Sunday, February 18, 2018
Silencing Fear and Doubt
I enjoyed very little hiking during the six years I lived in the New York City Borough of Queens. The time and tolls it took to get out of the city to a trail head were prohibitive. Instead of hiking, I drove the toll-free forty five minutes to Jamaica Bay Wildlife Refuge where I paddled my sea kayak or sailed my twenty-four foot sailboat, but I missed hiking in the wilderness.
When I left New York City and returned to West Virginia, I left my kayak, sail boat, and most of my outdoor gear behind. How could I go hiking? Making a bee line to the nearest REI to buy the ten essentials was easy. Overcoming the excuse of feeling I had lost my trail legs and allowed my wilderness hiking skills to atrophy were harder to overcome.

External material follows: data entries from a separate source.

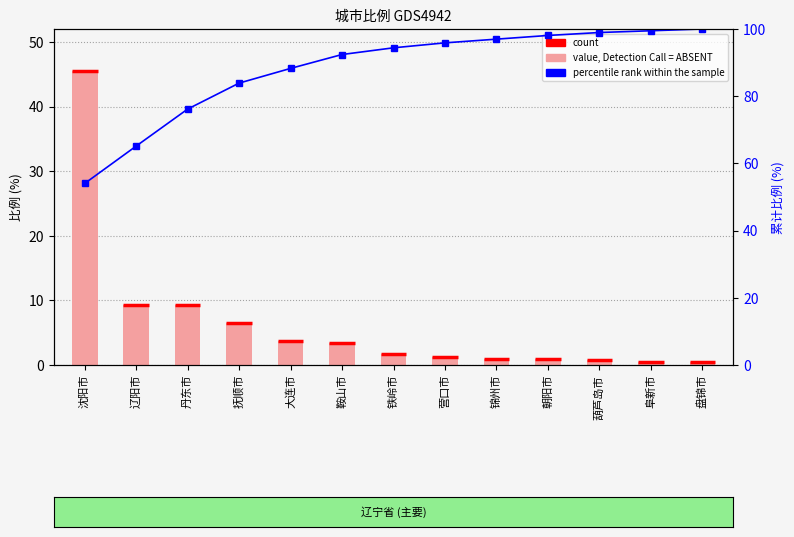

What is the difference between the values at 铁岭市 and 盘锦市?

1.2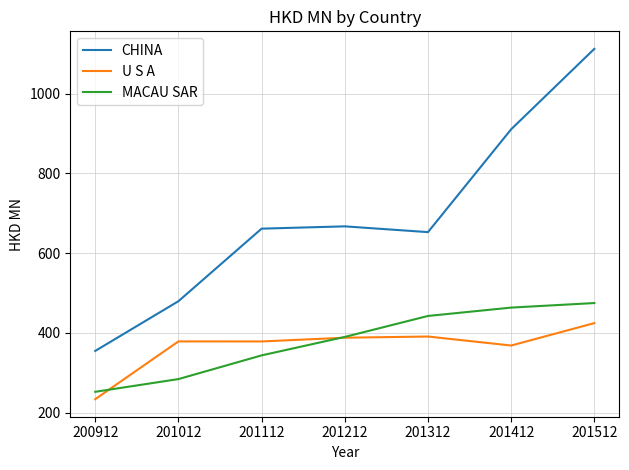

What are all the series names shown in the legend?

CHINA, U S A, MACAU SAR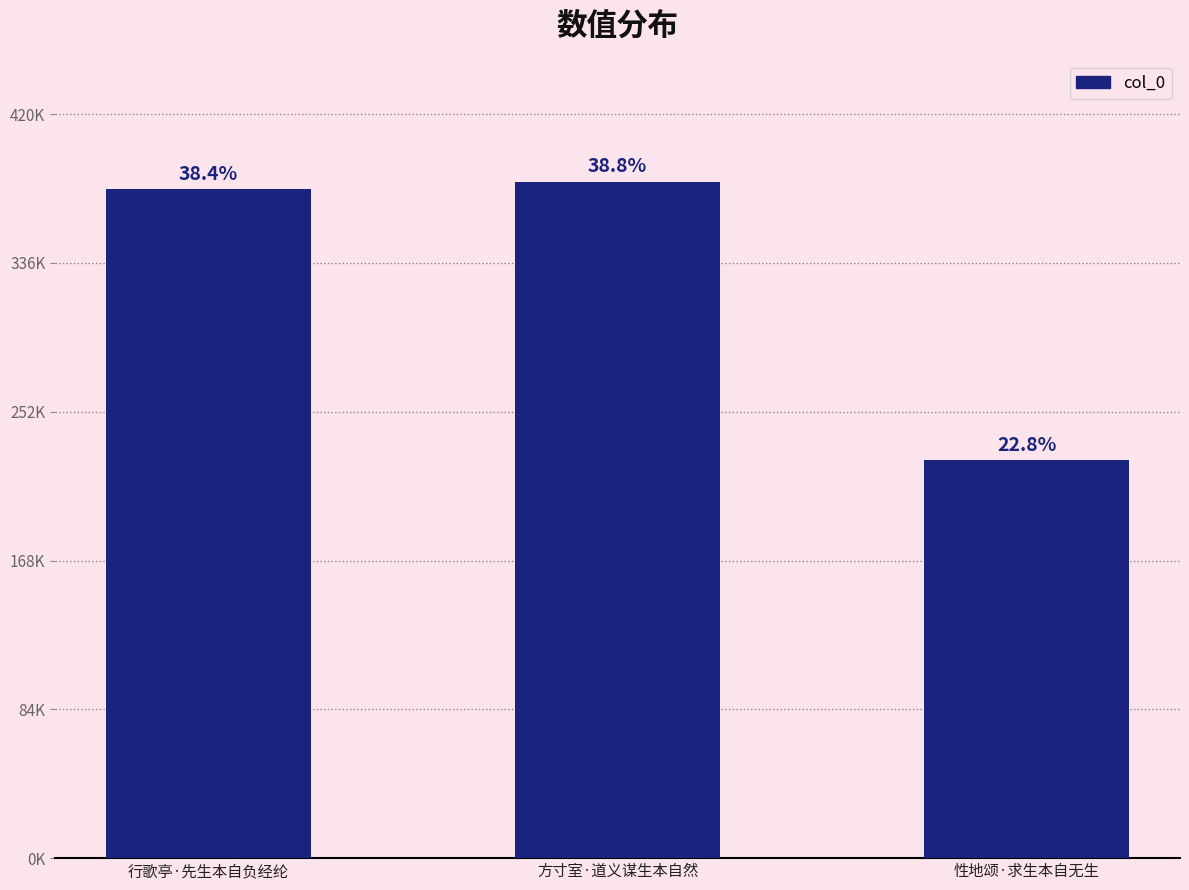

What is the ratio of the value at 行歌亭·先生本自负经纶 to the value at 性地颂·求生本自无生?

1.7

During a mid-November stay at a cabin in West Virginia’s high alpine Canaan Valley, with the Dolly Sods Wilderness minutes away, I knew I had the minimum gear I needed for a day hike in the Sods; however, I still had some fear and doubt about my abilities. I was in my mid-fifties, over weight, and out of shape. Even though I had previously hiked and/or backpacked every trail in Dolly Sods, I wasn’t feeling comfortable about the prospect of undertaking a solo six to seven mile day hike when daytime temperatures were predicted to stay below freezing, and there was an inch or two of freshly fallen snow on the ground.

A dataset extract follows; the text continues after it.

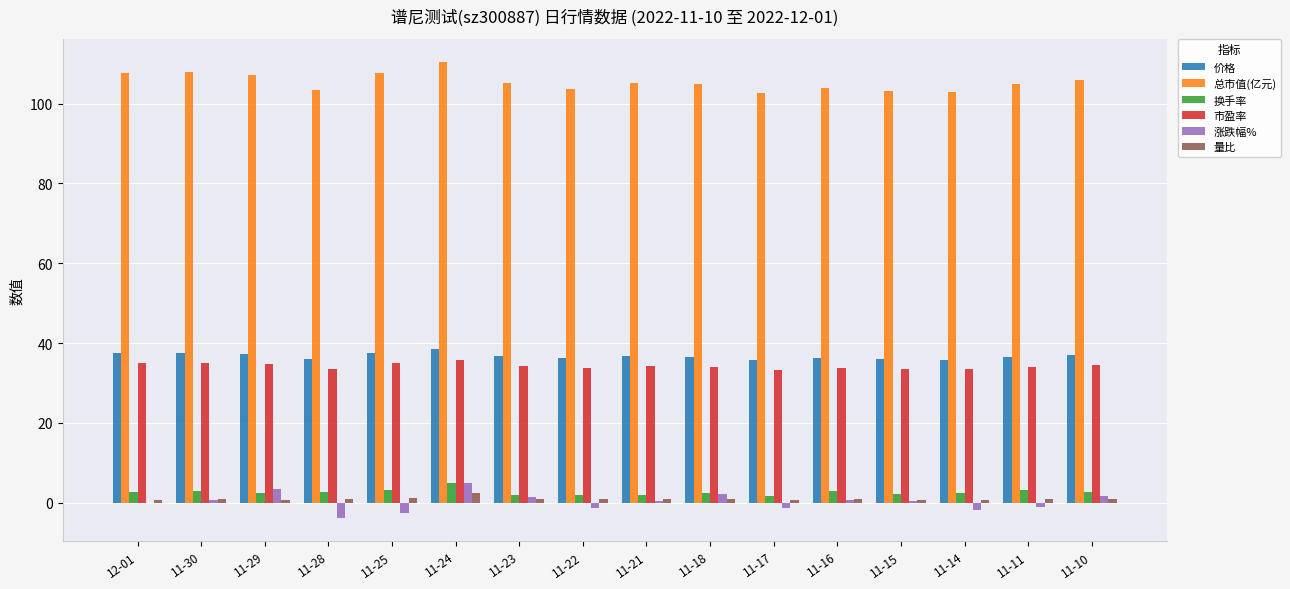

Which category has the highest value in the 总市值(亿元) series?

11-24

The Dolly Sods Wilderness can be unforgiving, especially from late fall into early spring. The area is prone to wild weather fluctuations and high winds. Nevertheless, I decided to confront my doubts and fears and to go hiking. I drove to the Laneville Cabin trail head at the southern end of Red Creek Trail and set out with the intention of making it to the top of Lion’s Head.
Route finding along Red Creek Trail was easier than expected. I safely crossed Red Creek to access Big Stonecoal Trail. Employing the mountaineer’s rest step, I managed to ascend the steep climb without suffering a heart attack. I even enjoyed the sound of waterfalls cascading over the rocky ledges on nearby Stonecoal Creek as I hiked. Finding the side trail leading from the Rocky Point Trail to the top of Lion’s Head, I finally arrived at my destination, enjoyed the tremendous view, and reveled in the accomplishment. Then I headed back to the car, following the same route I had taken up.

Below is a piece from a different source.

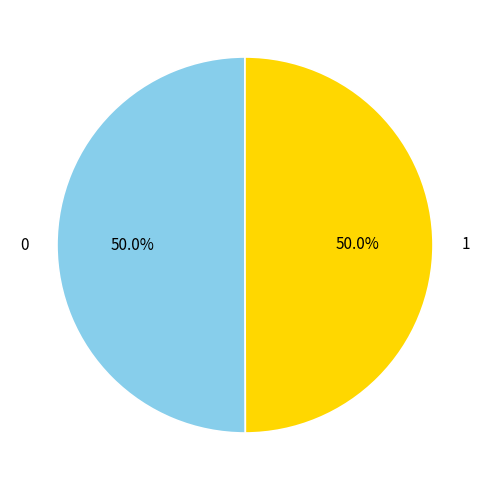

What percentage do 0 and 1 together represent?

100.0%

By the time I returned to the car, I wondered why I had ever doubted my ability to safely enjoy a solo Hike in the Dolly Sods wilderness in sub-freezing temperatures on freshly snow covered trails. I was glad I had silenced and overcome the fear and doubt that almost prevented me from enjoying this wilderness adventure. Through that single day hike, I rediscovered and reclaimed my trail legs.